The key message in any shift to supporting learning in an online context is to keep the people, the learning, and the community at the heart of thinking and practice.  We often jump to concerns about the technology as this is where the ‘new’ and daunting lies for us.  – Will students engage? Will I remember what buttons to press and when?  However, in a time of uncertainty, focusing on what remains the same – the people and the pedagogy that you are familiar with – will make the shift to online much more manageable.

So five key tips:

  1. Keep things simple. Focus on maintaining communication and support using tools that are familiar to you and your students.
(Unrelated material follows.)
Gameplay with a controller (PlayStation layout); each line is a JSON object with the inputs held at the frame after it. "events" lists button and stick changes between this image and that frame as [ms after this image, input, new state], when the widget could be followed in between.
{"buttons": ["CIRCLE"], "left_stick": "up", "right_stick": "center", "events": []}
Email and even the trusty telephone will have their place.  Most importantly, the course page on your institutional VLE will be critical, with its capacity to host forum discussions and an online webinar room (or rooms) for staff and student interaction.
  2. Use your time wisely – focus the limited time you have on the interactions that matter. Use tools you are familiar with, share resources you have already developed. Ensure that your online interactions capture your voice and the approach to teaching that students are familiar with. This will be far more important to students than superbly produced, whizz-bang new resources. And make time for virtual office hours, space for students to come and ask questions or seek reassurance.
  3. Ensuring learning stays active. Even with a large class, you can use the spaces available to you for interaction and activities that encourage students to work together.  Make use of discussion forums, ask students to ‘meet’ together and feedback into the main discussions, encourage people to engage with each other’s input.
  4. Informal interactions matter. Moving online doesn’t mean you have to lose the informal interactions, the light-hearted encounters that light up any teaching space and bring your learning community together.  Keep your teaching voice authentically you, whatever medium you use.  And consider an informal space for your group – a forum for general chat, a virtual coffee break. This is as important for staff as it is for students: online working can be lonely, unless you build space for informal encounters.
  5. Experiment, but don’t worry if things don’t work. If you find yourself suddenly having to work in an online space, there will be a lot of trial and error – from you and your students.  That’s absolutely fine.  And remember, there is plenty of support out there to help you in this new space – colleagues who have already experimented with a particular tool or approach, learning technologists who will be happy to share their expertise, as are colleagues in the Learning and Teaching Academy (LTA) and Learning and Teaching Enhancement Service (LTES).  You may be increasingly working online, but you are not alone.


A Team Effort

It’s been a busy period, as we have worked across the University to develop and share these resources.  Throughout, this activity has been characterised by an enormous sense of collegiality, kindness and care for colleagues and an overwhelming commitment to supporting our students.

We hope you find these resources useful.  Do let us know what you’ve found helpful and what further topics you need support with. There are colleagues across the university here to support and guide you.